Stanley Street (or Stanley Quay as it was first known) was identified on Brisbane's first Town Plan in 1842. By the 1860s the street had been subdivided and gradually small shops and timber hotels were constructed. The 1880s was a growth period for South Brisbane as Queensland experienced an economic boom. Thus Stanley Street developed into a major thoroughfare and retail centre, second only to Queen Street.
Commercial development flourished and Stanley Street became lined with the premises of grocers, ironmongers and bootmakers. Recognising the commercial potential of Stanley Street, prominent retailers such as Allan & Stark and J & T Heaslop established businesses there. The fire station and post and telegraph office were erected near the intersection of Stanley and Vulture Streets, making this region the civic centre of South Brisbane. Stanley Street became inadequate for the increasing volume of traffic and in 1883 the street, between Vulture Street and Annerley Road was widened. Stanley Street, between Annerley Road and Merton Road, was widened by the Woolloongabba Divisional Board in 1886.

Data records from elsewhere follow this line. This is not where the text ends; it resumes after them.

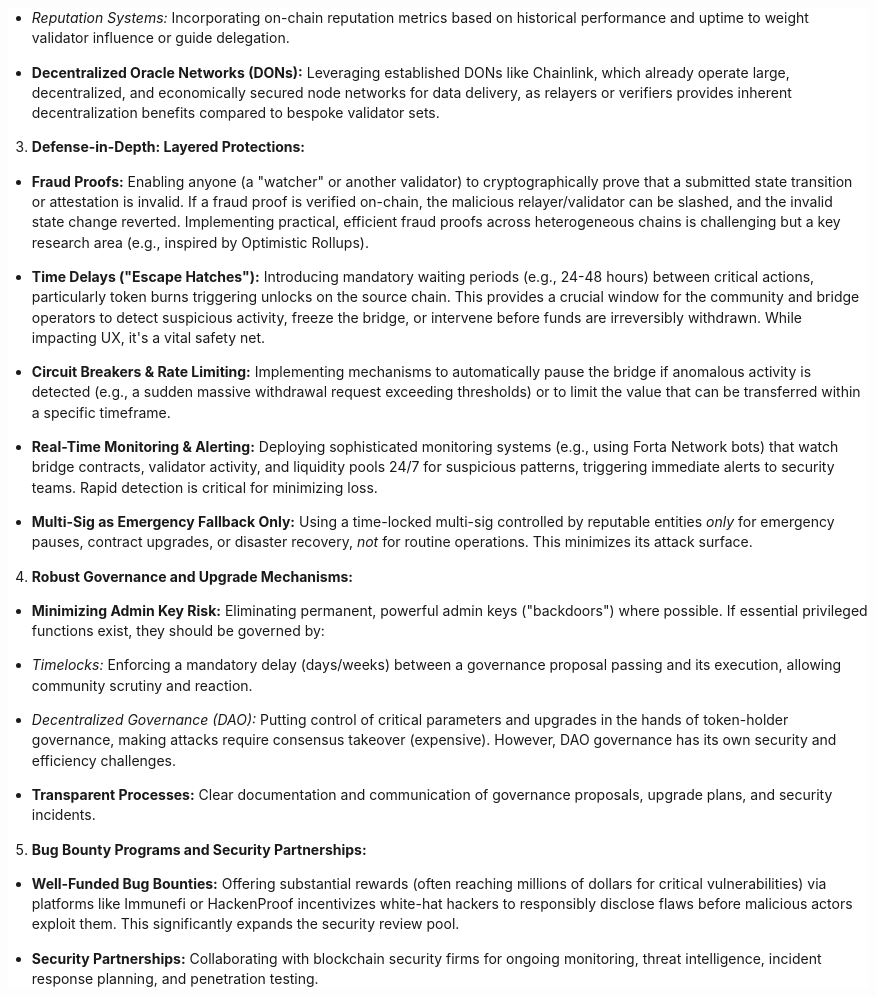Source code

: *   *Reputation Systems:* Incorporating on-chain reputation metrics based on historical performance and uptime to weight validator influence or guide delegation.

*   **Decentralized Oracle Networks (DONs):** Leveraging established DONs like Chainlink, which already operate large, decentralized, and economically secured node networks for data delivery, as relayers or verifiers provides inherent decentralization benefits compared to bespoke validator sets.

3.  **Defense-in-Depth: Layered Protections:**

*   **Fraud Proofs:** Enabling anyone (a "watcher" or another validator) to cryptographically prove that a submitted state transition or attestation is invalid. If a fraud proof is verified on-chain, the malicious relayer/validator can be slashed, and the invalid state change reverted. Implementing practical, efficient fraud proofs across heterogeneous chains is challenging but a key research area (e.g., inspired by Optimistic Rollups).

*   **Time Delays ("Escape Hatches"):** Introducing mandatory waiting periods (e.g., 24-48 hours) between critical actions, particularly token burns triggering unlocks on the source chain. This provides a crucial window for the community and bridge operators to detect suspicious activity, freeze the bridge, or intervene before funds are irreversibly withdrawn. While impacting UX, it's a vital safety net.

*   **Circuit Breakers & Rate Limiting:** Implementing mechanisms to automatically pause the bridge if anomalous activity is detected (e.g., a sudden massive withdrawal request exceeding thresholds) or to limit the value that can be transferred within a specific timeframe.

*   **Real-Time Monitoring & Alerting:** Deploying sophisticated monitoring systems (e.g., using Forta Network bots) that watch bridge contracts, validator activity, and liquidity pools 24/7 for suspicious patterns, triggering immediate alerts to security teams. Rapid detection is critical for minimizing loss.

*   **Multi-Sig as Emergency Fallback Only:** Using a time-locked multi-sig controlled by reputable entities *only* for emergency pauses, contract upgrades, or disaster recovery, *not* for routine operations. This minimizes its attack surface.

4.  **Robust Governance and Upgrade Mechanisms:**

*   **Minimizing Admin Key Risk:** Eliminating permanent, powerful admin keys ("backdoors") where possible. If essential privileged functions exist, they should be governed by:

*   *Timelocks:* Enforcing a mandatory delay (days/weeks) between a governance proposal passing and its execution, allowing community scrutiny and reaction.

*   *Decentralized Governance (DAO):* Putting control of critical parameters and upgrades in the hands of token-holder governance, making attacks require consensus takeover (expensive). However, DAO governance has its own security and efficiency challenges.

*   **Transparent Processes:** Clear documentation and communication of governance proposals, upgrade plans, and security incidents.

5.  **Bug Bounty Programs and Security Partnerships:**

*   **Well-Funded Bug Bounties:** Offering substantial rewards (often reaching millions of dollars for critical vulnerabilities) via platforms like Immunefi or HackenProof incentivizes white-hat hackers to responsibly disclose flaws before malicious actors exploit them. This significantly expands the security review pool.

*   **Security Partnerships:** Collaborating with blockchain security firms for ongoing monitoring, threat intelligence, incident response planning, and penetration testing.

During the 1890s, a period of economic depression, there was a decline in the economic activity in Stanley Street. The situation was aggravated by severe flooding in 1890 and 1893, which caused many retailers to move to higher ground on the north side of Brisbane. The construction of Melbourne Street station in 1891 also took customers away from Stanley Street and into the city. As the Queensland economy improved in the early twentieth century, development returned to Stanley Street.
Prior to the property being sold to Thomas William Short, the vacant site was owned by Dalby surveyor, William Wakeling. It was his widow who sold the land in 1879. In 1883 Short was first recorded in the Post Office Directories on the site. He had a two-storey brick building with two ground floor shops and two first floor dwellings constructed. Before this date there had been a bakery built on the corner of Stanley Street and Merton Road at No. 659. In 1885 Short was listed as a storekeeper and between him and the bakery was JA Touzeau, a chemist, demonstrating the existence of the two shops.

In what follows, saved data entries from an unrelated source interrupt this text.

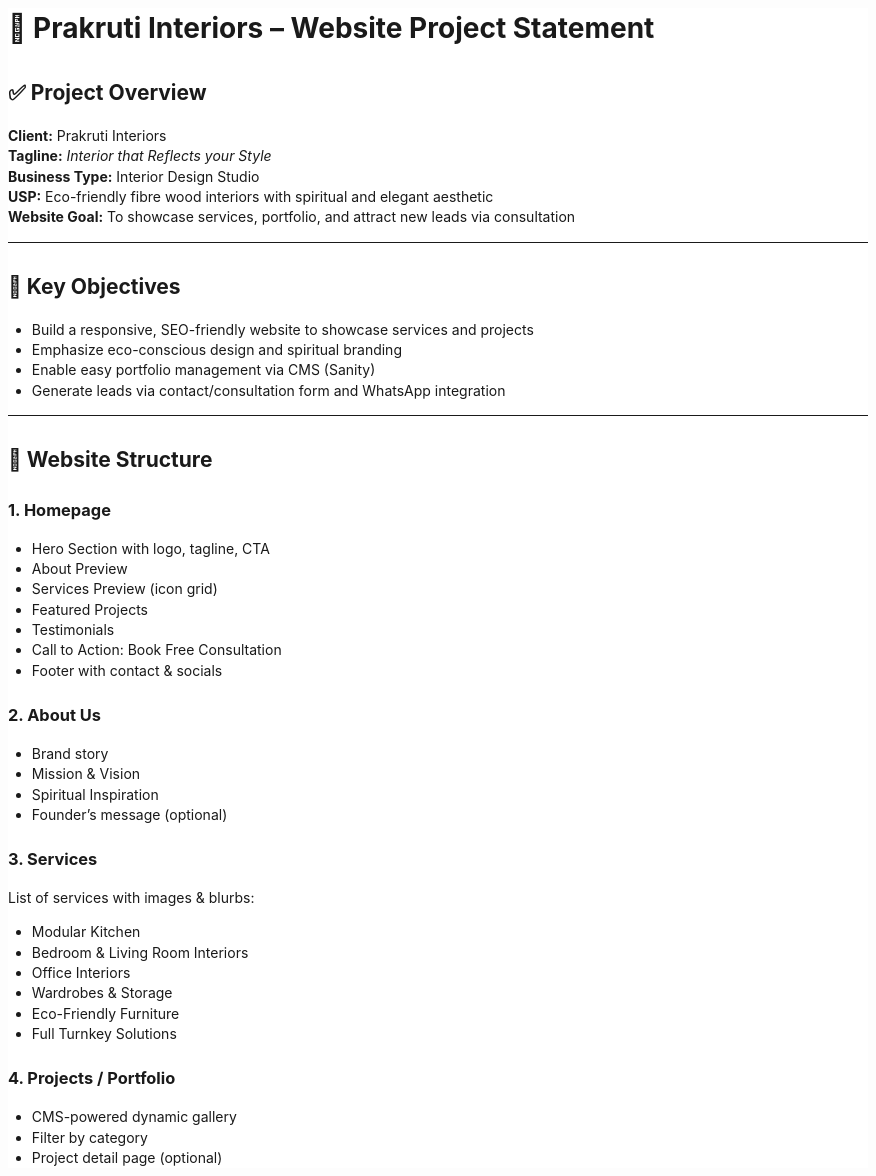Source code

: # 🏡 Prakruti Interiors – Website Project Statement

## ✅ Project Overview
**Client:** Prakruti Interiors  
**Tagline:** *Interior that Reflects your Style*  
**Business Type:** Interior Design Studio  
**USP:** Eco-friendly fibre wood interiors with spiritual and elegant aesthetic  
**Website Goal:** To showcase services, portfolio, and attract new leads via consultation

---

## 🧩 Key Objectives
- Build a responsive, SEO-friendly website to showcase services and projects
- Emphasize eco-conscious design and spiritual branding
- Enable easy portfolio management via CMS (Sanity)
- Generate leads via contact/consultation form and WhatsApp integration

---

## 📁 Website Structure

### 1. **Homepage**
- Hero Section with logo, tagline, CTA
- About Preview  
- Services Preview (icon grid)  
- Featured Projects  
- Testimonials  
- Call to Action: Book Free Consultation  
- Footer with contact & socials

### 2. **About Us**
- Brand story  
- Mission & Vision  
- Spiritual Inspiration  
- Founder’s message (optional)

### 3. **Services**
List of services with images & blurbs:
- Modular Kitchen  
- Bedroom & Living Room Interiors  
- Office Interiors  
- Wardrobes & Storage  
- Eco-Friendly Furniture  
- Full Turnkey Solutions

### 4. **Projects / Portfolio**
- CMS-powered dynamic gallery  
- Filter by category  
- Project detail page (optional)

The first available reference to the building being called ‘Short’s Buildings’ was in 1886. The Telegraph published an advertisement, “Wanted Known – Mrs. Arnold, Short’s Building, Stanley Street, South Brisbane” (Telegraph, 18 February 1886, p6). Short continued to run his business from the premises until his death in 1911.
From 1912 and well into 1913, the property was for sale with Short’s widow placing a succession of advertisements in various newspapers:
Two brick shops and dwellings known as Short’s Buildings, Stanley Street, Woolloongabba. Subdivision 2 of eastern suburban allotment 76, parish of South Brisbane, area 20 perches, having 10.3 feet frontage to Stanley Street, between Merton Road and Church Lane, and having thereon two double brick shops and dwellings of two stories, with kitchen wing, laundry with brick copper, stables, harness room, and buggy shed, built of brick and stone, in good order (Telegraph, 26 February 1913, p12).
In 1913 Henry Howard Smith bought the property as an investment and the retail leases continued throughout his time of ownership including a bootmaker and a confectioner.
The property was once again transferred to a new owner in 1920. William Henry Granville Johnson was a picture framer and established his business in Short’s Buildings from 1921. He owned the building until the 1940s.
Short’s Buildings is an important part of the Stanley Street historic streetscape and demonstrates the street’s prominence as a retail and commercial centre in the late nineteenth and into the twentieth centuries. The two-storey masonry building has two ground floor shops and two first floor dwellings with rear verandas. At the rear of the property the two original brick kitchen wings remain as well as one of the original kitchen chimneys. There are two sheds at the rear of the property. The largest, originally the stables, retains the original brick side and rear walls. The front of the structure has timber cladding and this is recorded on the 1922 Surveyor’s Book Drawings. The small brick shed was built after 1923 and before 1946 as it is not drawn on the 1923 Water and Sewerage Map, but is in the 1946 aerial photograph.